Stories that should be listened

What a beautiful movie. What a magnificent performance by Judi Dench. What sadness and what emotion. We suggest ourselves in this overwhelming story (based on real events), of an older woman, who, having been a teenage mother, was stripped away from her baby, by the nuns of the convent in which she lived and, 50 years later, begins the search for that son who already has another life and his history. She is accompanied by a serious journalist, who, having run out of many alternatives in her career, with enough frustration and skepticism, must explore in this genre of “telling human stories”.

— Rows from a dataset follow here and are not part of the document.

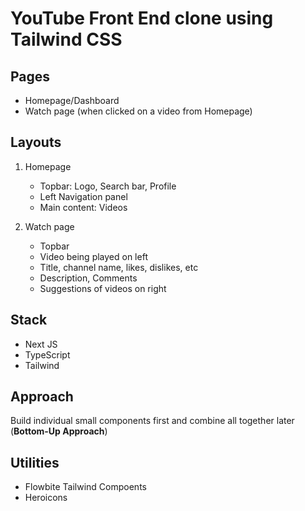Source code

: # YouTube Front End clone using Tailwind CSS

## Pages

- Homepage/Dashboard
- Watch page (when clicked on a video from Homepage)

## Layouts

1. Homepage
    - Topbar: Logo, Search bar, Profile
    - Left Navigation panel
    - Main content: Videos

2. Watch page
    - Topbar
    - Video being played on left
    - Title, channel name, likes, dislikes, etc
    - Description, Comments
    - Suggestions of videos on right

## Stack

- Next JS
- TypeScript
- Tailwind

## Approach

Build individual small components first and combine all together later (**Bottom-Up Approach**)

## Utilities

- Flowbite Tailwind Compoents
- Heroicons

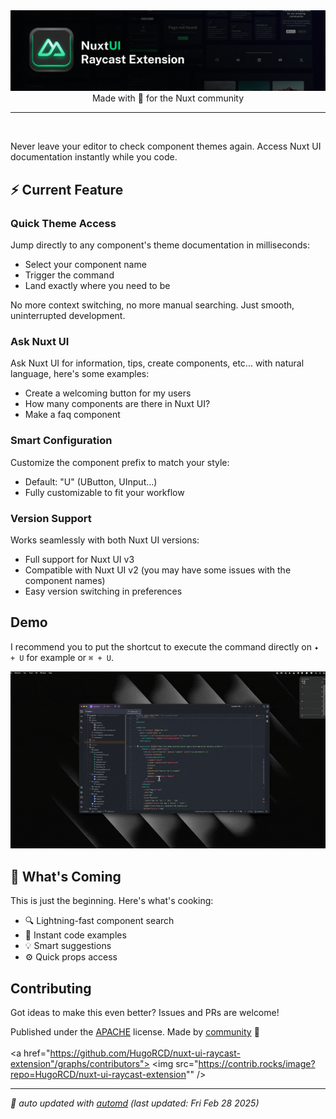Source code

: <div align="center">
<img src="media/banner.png" alt="Nuxt UI For Raycast banner">

<div align="center">
Made with 💚 for the Nuxt community
</div>

---

<a title="Install nuxt-ui Raycast Extension" href="https://www.raycast.com/HugoRCD/nuxt-ui"><img src="https://www.raycast.com/HugoRCD/nuxt-ui/install_button@2x.png?v=1.1" height="64" alt="" style="height: 64px;"></a>

</div>

Never leave your editor to check component themes again. Access Nuxt UI documentation instantly while you code.

## ⚡️ Current Feature

### Quick Theme Access
Jump directly to any component's theme documentation in milliseconds:
- Select your component name
- Trigger the command
- Land exactly where you need to be

No more context switching, no more manual searching. Just smooth, uninterrupted development.

### Ask Nuxt UI
Ask Nuxt UI for information, tips, create components, etc... with natural language, here's some examples:
- Create a welcoming button for my users
- How many components are there in Nuxt UI?
- Make a faq component

### Smart Configuration
Customize the component prefix to match your style:
- Default: "U" (UButton, UInput...)
- Fully customizable to fit your workflow

### Version Support
Works seamlessly with both Nuxt UI versions:
- Full support for Nuxt UI v3
- Compatible with Nuxt UI v2 (you may have some issues with the component names)
- Easy version switching in preferences

## Demo

I recommend you to put the shortcut to execute the command directly on `✦ + U` for example or `⌘ + U`.

![demo.gif](media/demo.gif)

## 🚀 What's Coming

This is just the beginning. Here's what's cooking:

- 🔍 Lightning-fast component search
- 📝 Instant code examples
- 💡 Smart suggestions
- ⚙️ Quick props access

## Contributing

Got ideas to make this even better? Issues and PRs are welcome!

<!-- automd:contributors license=Apache github=HugoRCD/nuxt-ui-raycast-extension" -->

Published under the [APACHE](https://github.com/HugoRCD/nuxt-ui-raycast-extension"/blob/main/LICENSE) license.
Made by [community](https://github.com/HugoRCD/nuxt-ui-raycast-extension"/graphs/contributors) 💛
<br><br>
<a href="https://github.com/HugoRCD/nuxt-ui-raycast-extension"/graphs/contributors">
<img src="https://contrib.rocks/image?repo=HugoRCD/nuxt-ui-raycast-extension"" />
</a>

<!-- /automd -->

<!-- automd:with-automd lastUpdate -->

---

_🤖 auto updated with [automd](https://automd.unjs.io) (last updated: Fri Feb 28 2025)_

<!-- /automd -->
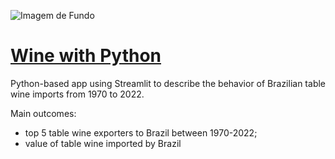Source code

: ![Imagem de Fundo](wine-photo.png)

# [Wine with Python](https://first-app-project-hqvxgxgdnuu2bdsrnvw7bp.streamlit.app/)

Python-based app using Streamlit to describe the behavior of Brazilian table wine imports from 1970 to 2022.

Main outcomes:
- top 5 table wine exporters to Brazil between 1970-2022;
- value of table wine imported by Brazil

This story, so beautifully told, leaves us once again perplexed by the immense capacity for cruelty of the human being, against the human being. What is that? How do we explain it to ourselves?

There are no words. In this case, the irreparable cruelty exerted by the nuns of the convent in which Philomena grew up, justified, of course, in the defense of “superior good” of purity and chastity, in the defense of “Truth”. The same purity and the same “Truth” that have legitimized cruelty to blacks, Jews, homosexuals, and so many other groups. Cinema, like other forms of art, has this mysterious and paradoxical possibility of showing horror with beauty. We can also see it in the movie “Twelve years of slavery” (Steven McQueen) and in many others.

But the beauty, naturally, is not in the horror, perhaps it is rather in the possibility of surviving the trauma, in the necessary tribute to those who did not survive, in the immense capacity for reparation of which we are part as observers or as companions witnesses.

The traumatic story must become a tale, and thus confirm its reality and meaning. Yes, this happened! It happened to someone, and it was that way. And it is the other, the one that confirms this reality. It is in the intersubjectivity of the victim and the witness where the experience emerges to be seen and witnessed, to remain and exist in the world, and not only in the victim’s internal and isolated home. This connects us at last with others and returns to us as humanity and as individuals the responsibility for our own separation and evolution.

The story must be told, and it is told to another.

The overwhelming thing about Philomena is the goodness of the protagonist, yes, as is well: kindness. Love and loving attachment, infinite capacity for forgiveness. And from a complementary reading; Philomena’s submission and her inability to question childhood authority or a boundless loyalty to a belief system; in which the evil cannot be infringed by the one who represents the good, or perhaps, it must always be forgiven. It is through the journalist, his companion and witness, that a voice that calls for justice appears, and the viewer can be represented. There is no truth.

Impossible not to refer to humor in this film, and it is that Philomena makes you laugh! Humor is also a resource in survival and in human relationships, laughter does good. The protagonist has very funny flashes, and with more laughter, more tears too, that which has been called crying with emotion, occurs here. The film arouses sadness, sweetness, helplessness, compassion, pain, hope and perhaps what else to everyone. It is in this painting, possibly, where the beauty can be appreciated.

Carla Crempien / Clinical Psychologist from the University of Chile. Ph (D) in Psychotherapy from the Pontifical Catholic University of Chile and the University of Heidelberg, Germany. Postgraduate degree in symbolic – experiential family and couples therapy, Institute of Psychiatry and Psychology of Santiago de Chile.